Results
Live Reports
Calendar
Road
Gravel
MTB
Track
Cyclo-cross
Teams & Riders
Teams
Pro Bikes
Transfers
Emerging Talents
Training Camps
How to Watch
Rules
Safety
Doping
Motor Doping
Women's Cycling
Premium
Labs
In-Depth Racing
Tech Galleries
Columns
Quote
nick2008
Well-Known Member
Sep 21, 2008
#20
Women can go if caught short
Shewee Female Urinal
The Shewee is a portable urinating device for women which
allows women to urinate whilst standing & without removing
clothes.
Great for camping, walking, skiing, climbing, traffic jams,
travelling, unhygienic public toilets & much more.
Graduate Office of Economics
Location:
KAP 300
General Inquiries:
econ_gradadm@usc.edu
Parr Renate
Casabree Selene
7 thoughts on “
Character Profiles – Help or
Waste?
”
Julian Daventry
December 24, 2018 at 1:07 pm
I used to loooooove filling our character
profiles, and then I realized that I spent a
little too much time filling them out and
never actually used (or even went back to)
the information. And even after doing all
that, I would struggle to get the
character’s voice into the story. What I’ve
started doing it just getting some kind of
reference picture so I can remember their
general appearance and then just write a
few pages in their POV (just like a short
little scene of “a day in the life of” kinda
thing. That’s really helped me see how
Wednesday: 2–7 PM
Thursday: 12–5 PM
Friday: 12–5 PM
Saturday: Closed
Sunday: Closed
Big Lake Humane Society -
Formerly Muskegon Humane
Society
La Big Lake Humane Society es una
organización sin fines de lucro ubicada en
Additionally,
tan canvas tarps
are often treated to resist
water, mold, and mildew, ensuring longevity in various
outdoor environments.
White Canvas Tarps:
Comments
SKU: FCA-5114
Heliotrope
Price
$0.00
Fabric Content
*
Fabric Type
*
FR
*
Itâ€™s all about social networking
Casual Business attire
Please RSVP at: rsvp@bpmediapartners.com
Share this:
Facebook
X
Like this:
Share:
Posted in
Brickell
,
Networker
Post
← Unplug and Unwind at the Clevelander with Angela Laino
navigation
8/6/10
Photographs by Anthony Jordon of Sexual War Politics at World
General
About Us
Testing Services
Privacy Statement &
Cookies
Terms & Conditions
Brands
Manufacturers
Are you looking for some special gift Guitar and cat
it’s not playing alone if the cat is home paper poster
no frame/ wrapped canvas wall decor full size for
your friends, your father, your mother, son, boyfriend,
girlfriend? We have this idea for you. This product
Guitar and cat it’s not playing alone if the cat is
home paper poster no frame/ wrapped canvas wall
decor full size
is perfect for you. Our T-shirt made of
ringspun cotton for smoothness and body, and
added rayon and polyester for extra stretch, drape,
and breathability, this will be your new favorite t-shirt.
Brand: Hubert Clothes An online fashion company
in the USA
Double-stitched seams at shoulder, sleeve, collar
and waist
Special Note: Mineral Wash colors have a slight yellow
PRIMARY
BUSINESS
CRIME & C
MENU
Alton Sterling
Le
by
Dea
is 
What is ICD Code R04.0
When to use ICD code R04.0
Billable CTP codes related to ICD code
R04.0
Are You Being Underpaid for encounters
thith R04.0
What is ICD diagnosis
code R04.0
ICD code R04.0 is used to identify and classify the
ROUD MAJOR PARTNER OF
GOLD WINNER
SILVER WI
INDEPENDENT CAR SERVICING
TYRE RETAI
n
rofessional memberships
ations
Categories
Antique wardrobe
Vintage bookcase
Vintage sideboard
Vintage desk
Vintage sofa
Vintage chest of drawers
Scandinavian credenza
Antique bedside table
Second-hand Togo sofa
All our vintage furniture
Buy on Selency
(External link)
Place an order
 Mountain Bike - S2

***

* Problem
Write out unchanged the lines of the items from the very start through the line containing "Julian Daventry", including both ends.

* Exercise result
Results
Live Reports
Calendar
Road
Gravel
MTB
Track
Cyclo-cross
Teams & Riders
Teams
Pro Bikes
Transfers
Emerging Talents
Training Camps
How to Watch
Rules
Safety
Doping
Motor Doping
Women's Cycling
Premium
Labs
In-Depth Racing
Tech Galleries
Columns
Quote
nick2008
Well-Known Member
Sep 21, 2008
#20
Women can go if caught short
Shewee Female Urinal
The Shewee is a portable urinating device for women which
allows women to urinate whilst standing & without removing
clothes.
Great for camping, walking, skiing, climbing, traffic jams,
travelling, unhygienic public toilets & much more.
Graduate Office of Economics
Location:
KAP 300
General Inquiries:
econ_gradadm@usc.edu
Parr Renate
Casabree Selene
7 thoughts on “
Character Profiles – Help or
Waste?
”
Julian Daventry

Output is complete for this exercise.